China is Australia’s largest trading partner and Chinese demand for commodities is vital to the Australian economy. The flash HSBC PMI beat analyst expectations and came in at the highest level since March of this year showing that September saw the most growth in China’s factory sector in six months. This upbeat data could be viewed as a leading indicator for more signs of recovery in China. The number comes on the back of other upbeat data to come out of China in recent months. After spending much of the year struggling, many analysts now believe data suggesting that China could reach its target growth levels this year after all.
The possibility of a turnaround in China should also increase optimism in Australia. Growth in trade between China and Australia has accelerated over the past five years as increasing Chinese demand for ore, coal, precious metals, and natural gas fueled trade between the two nations.
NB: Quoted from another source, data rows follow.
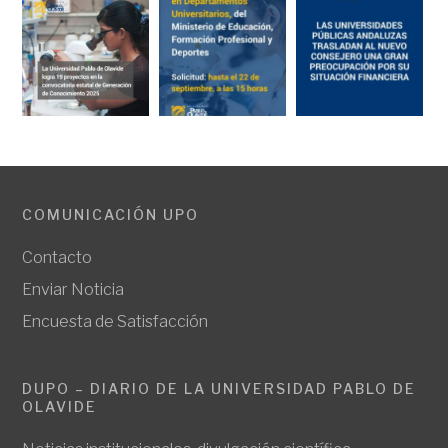
COMUNICACIÓN UPO
Contacto
Enviar Noticia
Encuesta de Satisfacción
DUPO – DIARIO DE LA UNIVERSIDAD PABLO DE
OLAVIDE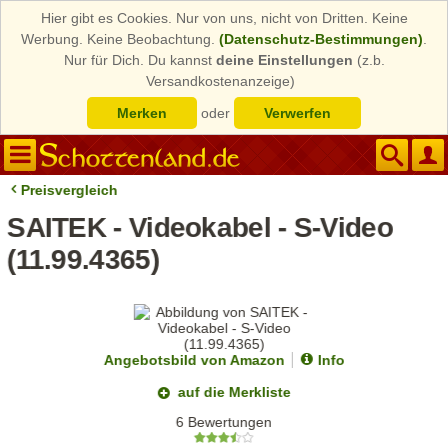
Hier gibt es Cookies. Nur von uns, nicht von Dritten. Keine
Werbung. Keine Beobachtung.
(Datenschutz-Bestimmungen)
.
Nur für Dich. Du kannst
deine Einstellungen
(z.b.
Versandkostenanzeige)
Merken
oder
Verwerfen
Preisvergleich
SAITEK - Videokabel - S-Video
(11.99.4365)
Angebotsbild von Amazon
Info
auf die Merkliste
6 Bewertungen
Since 2008 trade between the two countries has risen over 60 percent. Accelerating growth in China’s factory sector would increase this demand and is key to strength in the Australian economy.
While last week’s Fed announcement led to massive short covering as traders scrambled to cover their positions. Net speculative shorts were cut in half after the Fed announcement and strong Chinese data will likely continue the squeeze higher. While the move on Fed news may have been driven mostly by aggressive short covering, the boost from China may give the recovery in AUD futures some real momentum as they test levels not seen since min-June.
Unfortunately, signs of strength in China may not be enough to fuel recovery in the AUD. A busy speaking schedule for Federal Reserve governors could threaten to derail the recent rally in AUD futures. The Fed surprised markets by electing to delay the taper of its bond buying program. This was completely unexpected and markets were positioned with the full expectation of a September taper. Leading into the release of the statement net speculative positions in U.S. treasury futures were the most short they have been in over three years.
The shock sent the USD sharply lower against major currencies including the AUD. Looking at the way markets reacted to the Fed and how they were positioned beforehand it is obvious that the market was not expecting a delay in tapering. While this surprise coupled with data from China should help follow through in an AUD rally the speculation over the future of QE could end hopes for a second half rally in the currency.
Although net short positions in Australian Dollar futures are continuing to fall there are concerns that the speculation surrounding the future of QE could send the AUD lower. With 11 scheduled speeches from Fed governors this week uncertainty is likely to increase as traders look for more clues about when the taper may happen.
Net speculative positions show that as the market is beginning to position for further upside in AUD futures another shock could easily increase volatility. No market in the world is immune to surprises from the Fed, but AUD futures and the continued strength of Australia’s commodities should hold up relatively well regardless of U.S. monetary policy if China continues its recent streak of positive data.